A: You can’t turn it into an installation. One of my installation pieces is one made in 2002 – a large sand table, about 100 meters; it’s roughly a model of the Second Ring Road in Beijing. I got this idea while looking at lots of apartment sales centers. They have all these models of high-rises, really beautifully made. So I made this sand table as a symbol for traps – a pit, a huge pit, where many people’s life-long savings are thrown in. I thought this trickery in the form of a sand table was really fun, so I made a sand table of the entire city of Beijing, because at that time Beijing was bidding for the 2008 Olympic Games.
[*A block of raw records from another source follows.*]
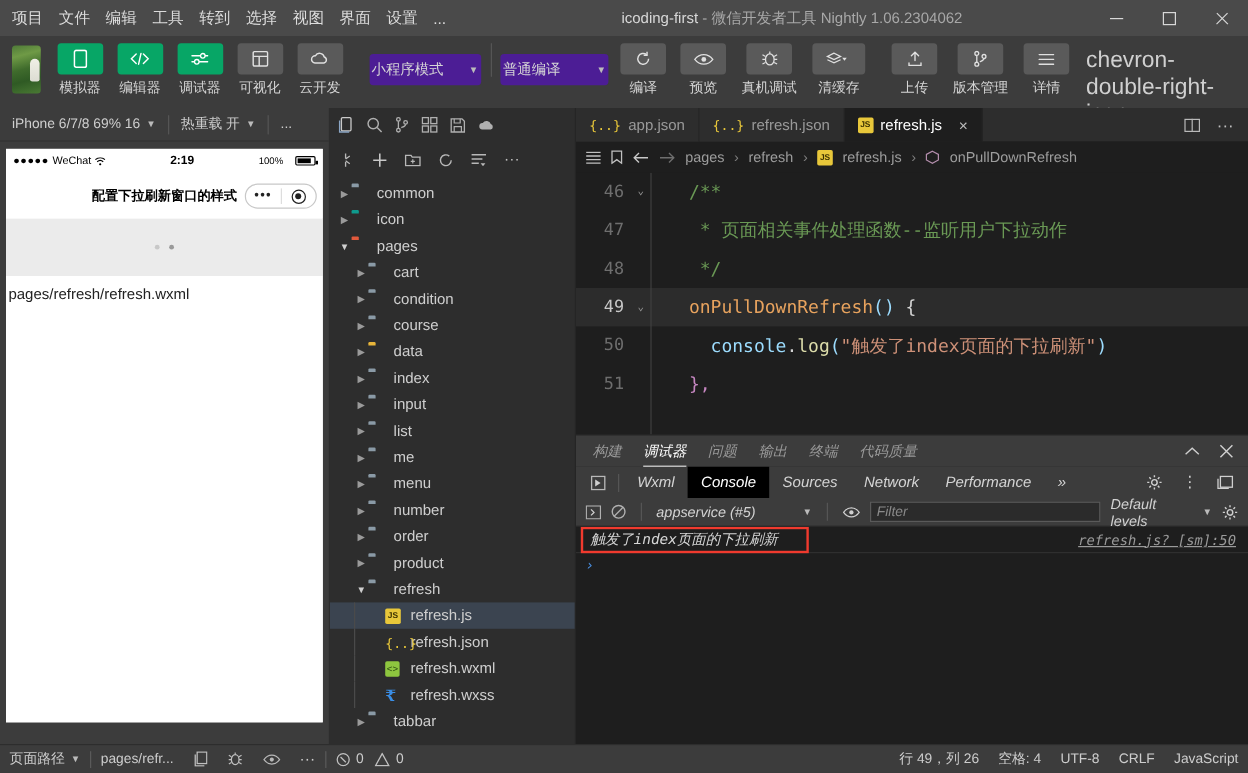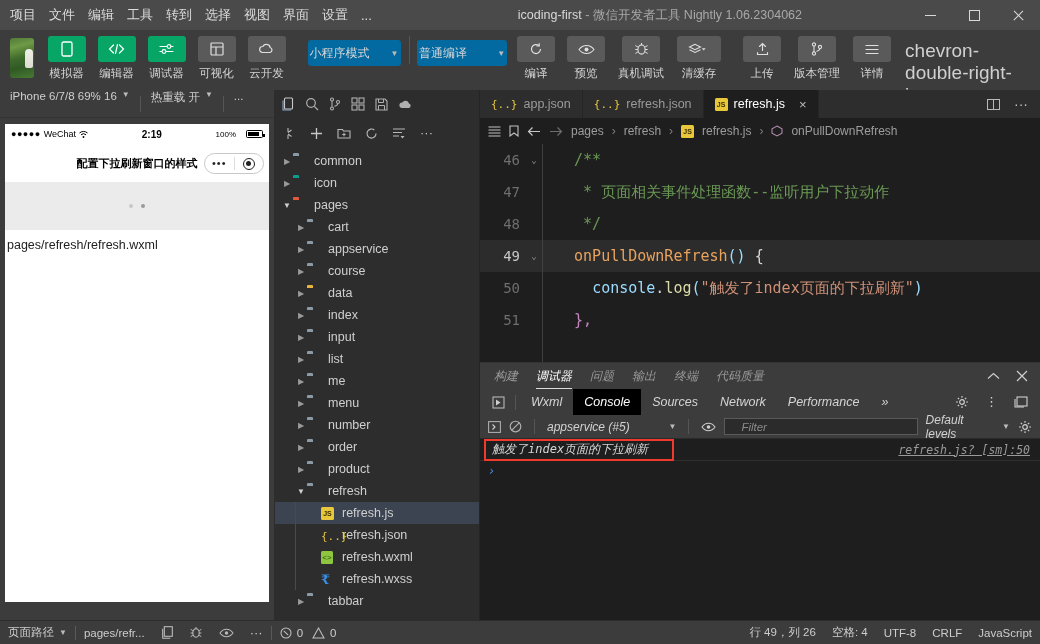--- a/index.html
+++ b/index.html
@@ -31,33 +31,33 @@
   .avatar { width:40px; height:40px; border-radius:3px; margin:2px 10px 0 2px; overflow:hidden;
     background:linear-gradient(165deg,#4f7a38 0%,#6f9a46 22%,#3f6b2c 48%,#2f5a24 70%,#4a7a34 100%); position:relative; }
   .avatar:after { content:""; position:absolute; left:15px; top:11px; width:8px; height:19px;
     background:linear-gradient(#f0efe6,#dcdcd2); border-radius:4px 4px 2px 2px; }
   .tgroup { display:flex; align-items:flex-start;justify-content:center; }
   .tbtn { display:flex; flex-direction:column; align-items:center; width:46px; margin-right:4px; cursor:default; }
   .tbtn .box { width:38px; height:26px; border-radius:3px; display:flex; align-items:center; justify-content:center; color:#fff; }
   .tbtn.green .box { background:#07a666; }
   .tbtn.grey .box { background:#5a5a5a; }
   .tbtn .lbl { font-size:11.5px; color:#d5d5d5; margin-top:4px; white-space:nowrap; }
-  .select { height:26px; background:#0369a1; border-radius:3px; display:flex; align-items:center;
-    justify-content:space-between; padding:0 2px; color:#d6d6d6; font-size:12px; margin-top:4px; cursor:default; }
+  .select { height:26px; background:#4c1d95; border-radius:3px; display:flex; align-items:center;
+    justify-content:space-between; padding:0 2px; color:#d6d6d6; font-size:12px; margin-top:9px; cursor:default; }
   .select .car { font-size:8px; color:#bbb; margin-left:8px; }
   .sep { width:1px; height:28px; background:#555; margin:0 8px; }
   .chev { color:#d0d0d0; font-size:19px; margin:4px 0 0 6px; }
 
   
   .body { flex:1; display:flex; min-height:0; }
 
   
   .sim { width:275px; flex:0 0 275px; background:#3c3c3c; display:flex; flex-direction:column; border-right:1px solid #2d2d2d; }
   .sim-head { height:28px; display:flex; align-items:center; color:#cfcfcf; font-size:11.5px; border-bottom:1px solid #333; }
-  .sim-head .cell { padding:0 10px; display:flex; height:28px; white-space:nowrap;}
+  .sim-head .cell { padding:0 10px; display:flex; align-items:center; height:28px; white-space:nowrap;}
   .sim-head .vline { width:1px; height:16px; background:#555; }
   .sim-head .car { font-size:8px; margin-left:5px; color:#bbb; }
   .phone-wrap { flex:1; padding:6px 5px 0 5px; display:flex; flex-direction:column; }
   .phone { background:#fff; width:100%; height:478px; display:flex; flex-direction:column; overflow:hidden; }
   .statusbar { height:20px; background:#fff; color:#000; display:flex; align-items:center; padding:0 6px; font-size:9px; flex:0 0 20px;}
   .sb-left { display:flex; align-items:center; gap:3px; }
   .dots { letter-spacing:0.5px; font-size:9px; }
   .sb-mid { flex:1; text-align:center; font-size:10px; font-weight:bold; }
   .sb-right { display:flex; align-items:center; gap:10px; font-size:8px;}
   .batt { width:17px; height:8px; border:1px solid #000; border-radius:1.5px; position:relative; }
@@ -133,21 +133,21 @@
   .dbg-tab.active:after { content:""; position:absolute; left:0; right:0; bottom:0; height:1.5px; background:#dcdcdc;}
   .dbg-right { margin-left:auto; display:flex; align-items:center; gap:16px; padding-right:12px; color:#cfcfcf; }
   .dt-row { height:26px; background:#3c3c3c; display:flex; align-items:center; padding-left:6px; flex:0 0 26px;}
   .dt { padding:0 11px; height:26px; display:flex; align-items:center; color:#d4d4d4; font-size:12.5px; cursor:default;}
   .dt.active { background:#000000; color:#ffffff; }
   .dt-sep { width:1px; height:15px; background:#555; margin:0 4px; }
   .filt { height:24px; background:#3c3c3c; display:flex; align-items:center; gap:8px; padding:0 8px; flex:0 0 24px;
           border-bottom:1px solid #2a2a2a;}
   .filt .sel2 { display:flex; align-items:center; justify-content:space-between; width:135px; color:#d2d2d2; font-size:12px;}
   .filt .fbox { width:200px; height:17px; background:#2b2b2b; border:1px solid #5a5a5a; color:#8a8a8a; font-size:11.5px;
-                padding:0 16px; display:flex; align-items:center;}
+                padding:0 5px; display:flex; align-items:center;}
   .filt .lev { color:#d2d2d2; font-size:12px; display:flex; align-items:center; gap:8px;}
   .console { flex:1; background:#1e1e1e; position:relative; overflow:hidden;
              font-family:"DejaVu Sans Mono","Liberation Mono",monospace; font-size:12px; }
   .cmsg { height:22px; display:flex; align-items:center; justify-content:space-between; padding:0 10px 0 12px;
           border-bottom:1px solid #2f2f2f; }
   .cmsg .txt { color:#d6d6d6; }
   .cmsg .src { color:#9a9a9a; text-decoration:underline; font-size:11.5px; }
   .prompt { height:20px; display:flex; align-items:center; padding-left:8px; color:#4a90e2; font-size:12px;}
   .redbox { position:absolute; border:2px solid #f03a2e; pointer-events:none; }
 
@@ -470,21 +470,21 @@
             <span>pages</span>
           </div>
           <div class="node" style="padding-left: 20px;">
             <span class="arrow">▶</span>
             <span class="ficon"><span class="fold"></span></span>
             <span>cart</span>
           </div>
           <div class="node" style="padding-left: 20px;">
             <span class="arrow">▶</span>
             <span class="ficon"><span class="fold"></span></span>
-            <span>appservice</span>
+            <span>condition</span>
           </div>
           <div class="node" style="padding-left: 20px;">
             <span class="arrow">▶</span>
             <span class="ficon"><span class="fold"></span></span>
             <span>course</span>
           </div>
           <div class="node" style="padding-left: 20px;">
             <span class="arrow">▶</span>
             <span class="ficon"><span class="fold yellow"></span></span>
             <span>data</span>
In fact, I think that the government is using the “renovate and improve the citizens‘ [living] housing condition” slogan to justify their massive scale of demolishing and rebuilding. I wrote a project plan once, in which I would evacuate all the residents from a certain Hutong alley and courtyard. I rent a building for them to stay in. Then I renovate their housing, without changing the exterior structures. And I would employ top interior designers to plan a new interior decoration. Then I invite all the residents back to their homes. So I think it is indeed possible to improve their living condition without changing their living habits. The method used by the government now is really assigned migration. In other words, the citizens are an under-privileged group. When they cannot face up to the government and the developers, they would have to move, far away. The government settles them by paying tens of thousands yuan as moving expenses, and thus throws them to the periphery of the city. I think a more ideal way of doing this is to do it as if it were a work of art – we find investors to invest some money, and then we change the living conditions of these courtyard residents completely. I used to have such a project proposal; it was something I really wanted to do at that time. If this work had been realized and had succeeded, then we’d be raising a question to the city planning committee. I thought that would be fun.